The previous Environments, "Environments 3," was released about 2008 I believe and I thought the album was terrible, full of cold metallic noodlings that was far removed from the FSOL I know and love. 

Glad to report "Environments 4" is a fine return to form and probably the most varied and FSOL-like of the whole series, running the gamut from Vangelis-like string anthems to tribal space jams and cyber jazz.  Again, purchasers of the physical product are treated to more stunning visual digital imagery from the illustrious Buggy G Riphead.  Even if you don't care for the music on these releases, you have to admit they are almost works of visual art in themselves!

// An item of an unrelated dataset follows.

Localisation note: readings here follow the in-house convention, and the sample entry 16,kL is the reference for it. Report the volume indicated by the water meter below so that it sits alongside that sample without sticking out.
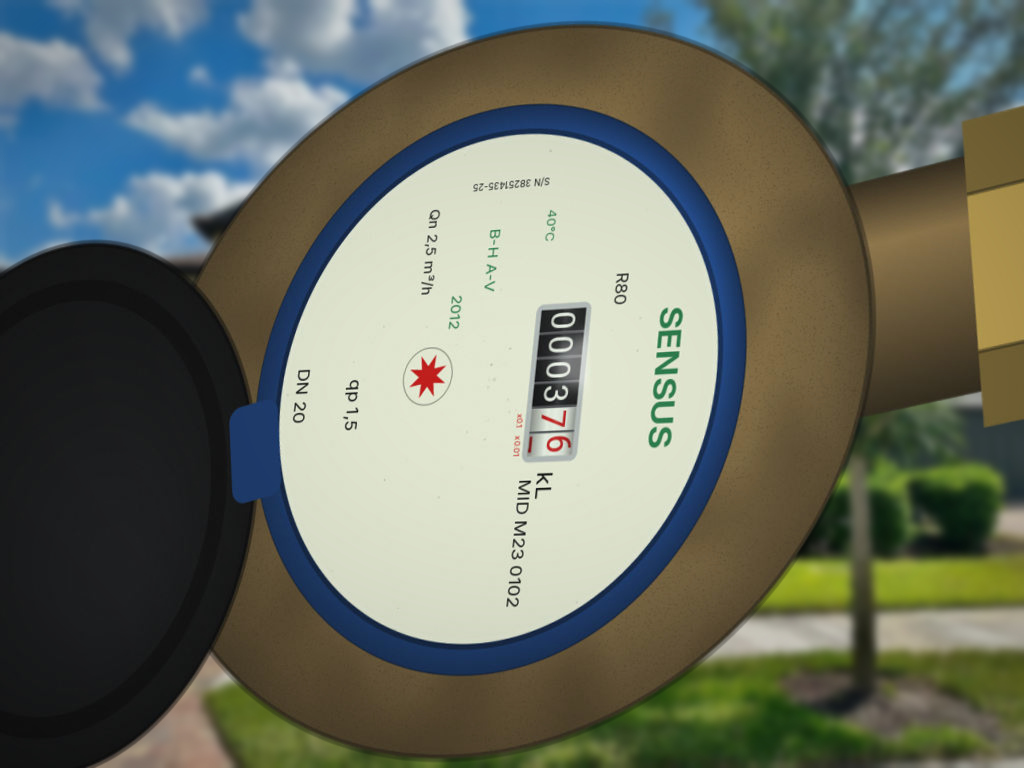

"Environments 4" begins in dreamy fashion with "The Wheel of Life," employing lush strings and sighing female vox.  "River Delta" then changes the pace up and plays like a dark and moody Dead Can Dance type piece complete with Peter Gabriel-esque tribal percussion, brooding synth chords, bird sounds, and choral female vox.  "Architektur" is a similar piece, which adds some flute samples and more jazzy rhythms.  "Murmurations," one of the album's highlights, is a fascinating cyber jazz workout with middle eastern strings, trancey free-falling drums, and exotic textural flutters. 

Overall, "Environments 4" is one of the most rewarding of the "new/old" FSOL releases in recent memory, and definitely recommended to fans of the group's 90's glory days.